Retype the text lines of every entry below word for word, and leave the pictures out of your answer.
======== Source data
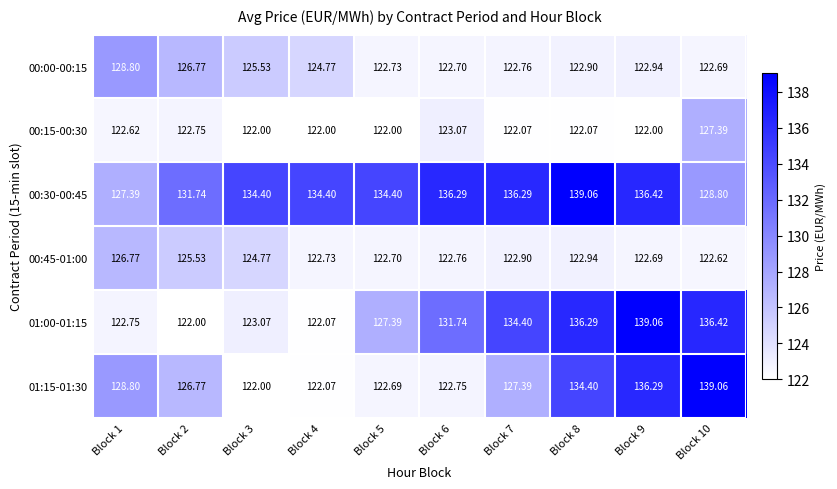

Is the value of 01:00-01:15 at Block 3 greater than the value of 00:30-00:45 at Block 9?

No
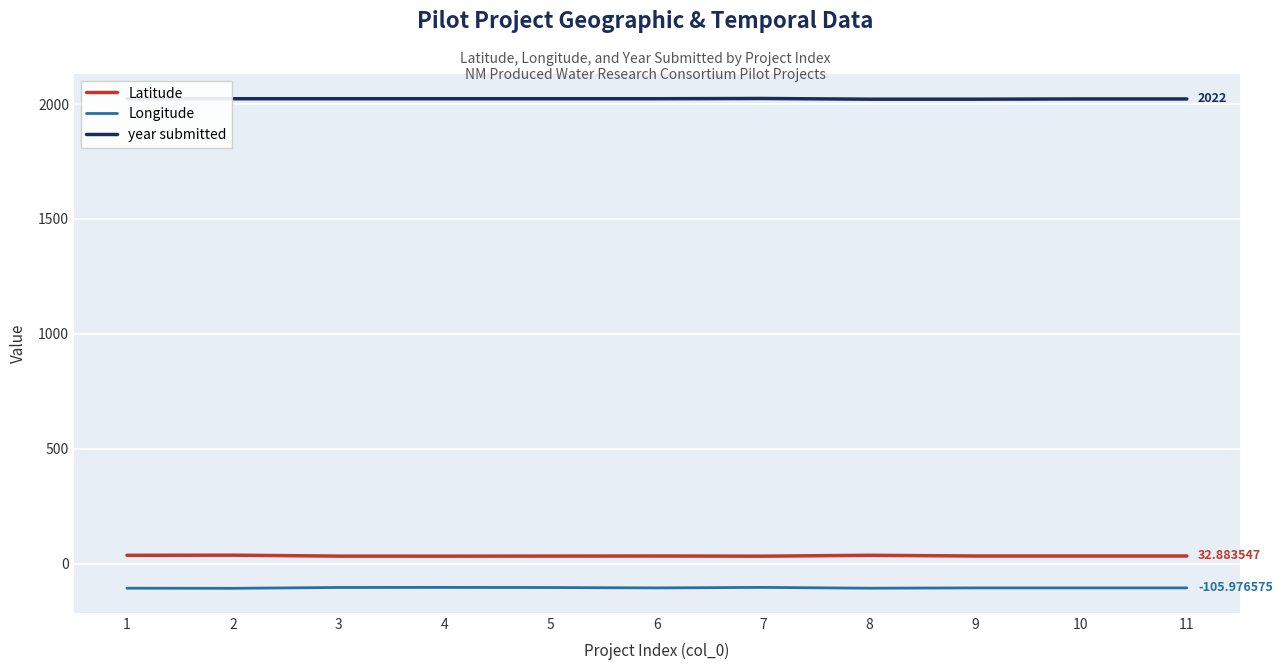

What is the total value across all series at 8?

1949.6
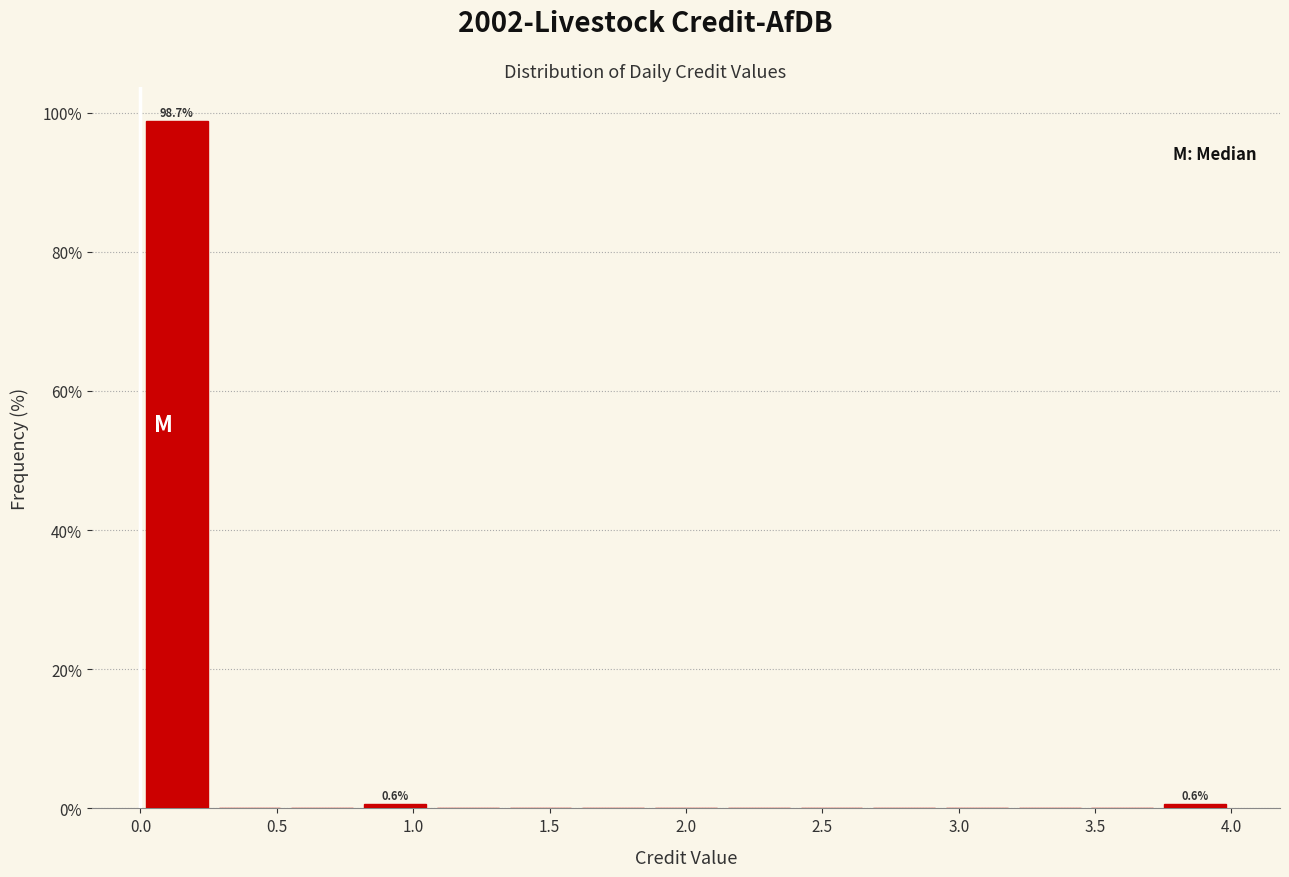

Which range on the x-axis has the tallest bar?

0.00 to 0.25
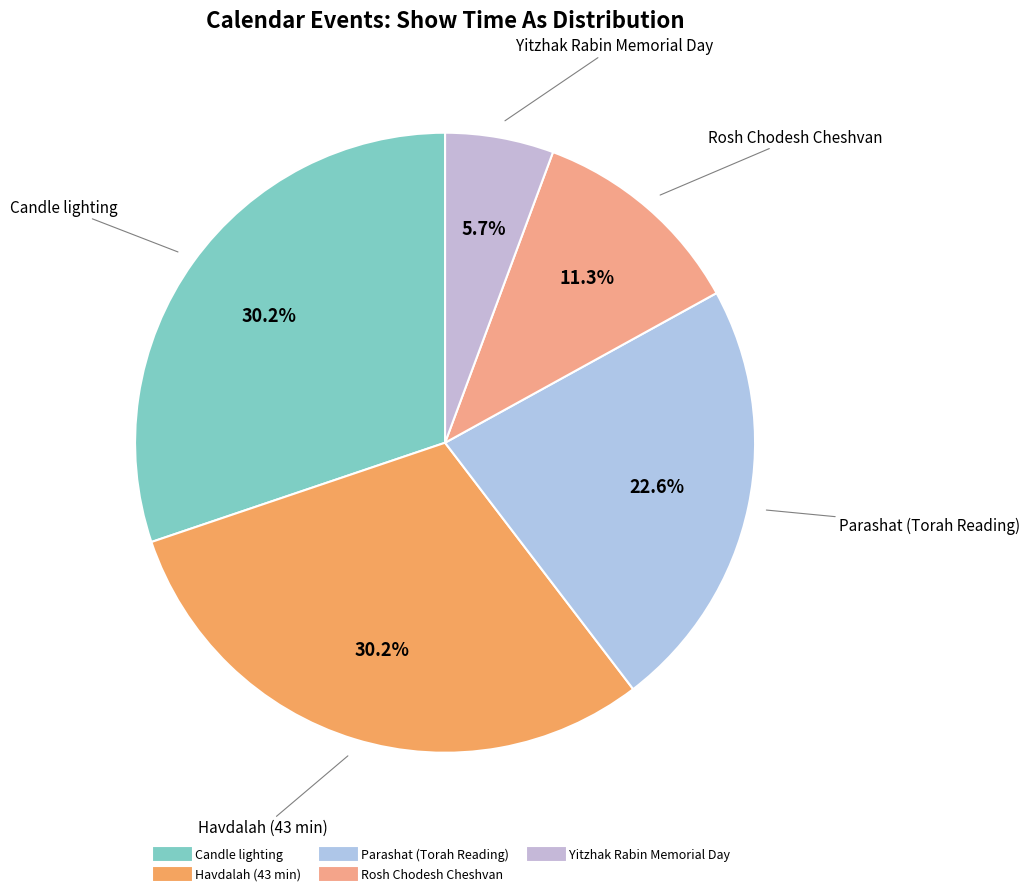

Is there any slice that represents more than half of the pie?

No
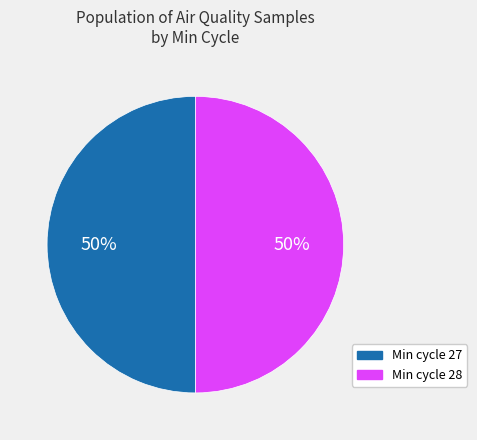

What percentage is the Min cycle 27 slice, to the nearest percent?

50%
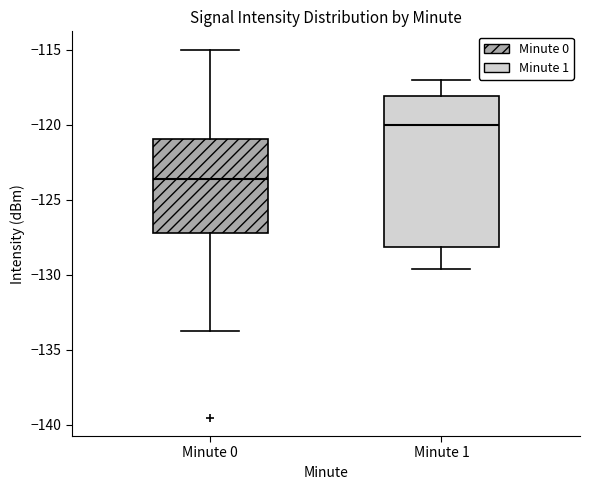

Which box's median line is the highest?

Minute 1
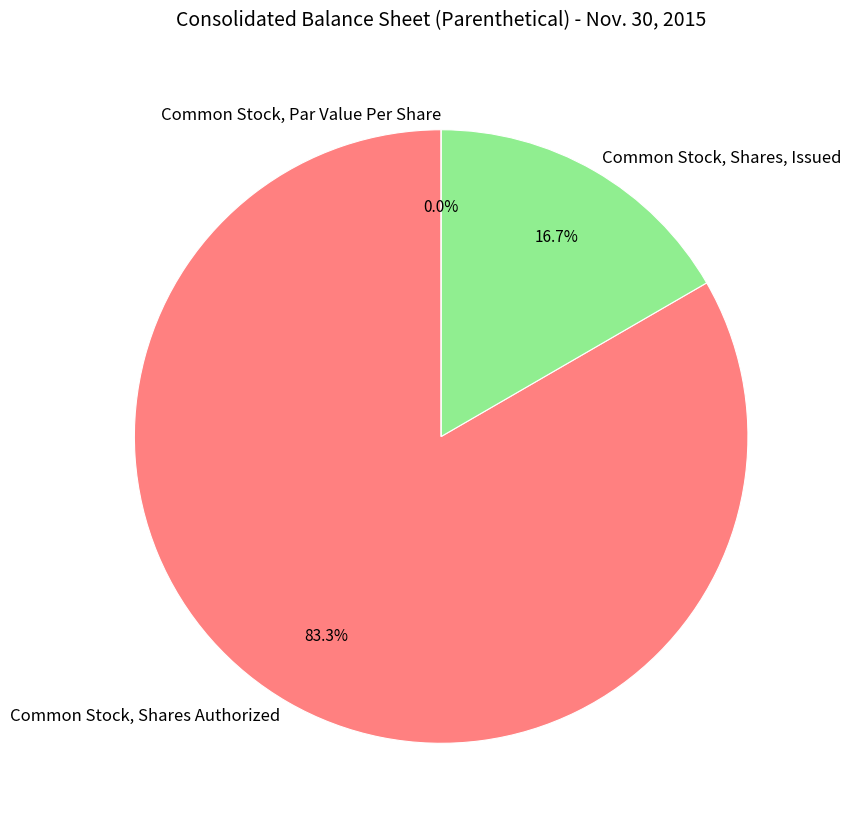

What percentage do Common Stock, Par Value Per Share and Common Stock, Shares Authorized together represent?

83.3%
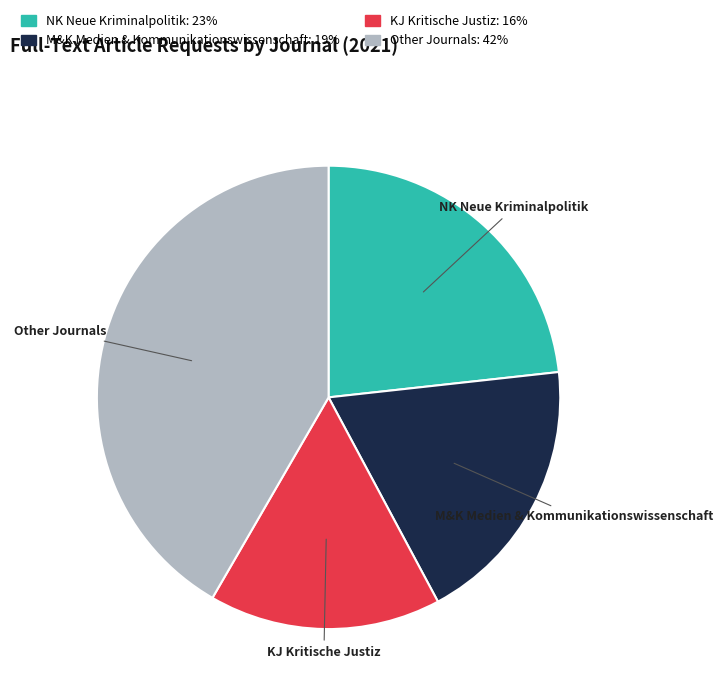

Does any single category account for the majority?

No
================
Task output:
Is the value of 01:00-01:15 at Block 3 greater than the value of 00:30-00:45 at Block 9?

No

What is the total value across all series at 8?

1949.6

Which range on the x-axis has the tallest bar?

0.00 to 0.25

Is there any slice that represents more than half of the pie?

No

What percentage is the Min cycle 27 slice, to the nearest percent?

50%

Which box's median line is the highest?

Minute 1

What percentage do Common Stock, Par Value Per Share and Common Stock, Shares Authorized together represent?

83.3%

Does any single category account for the majority?

No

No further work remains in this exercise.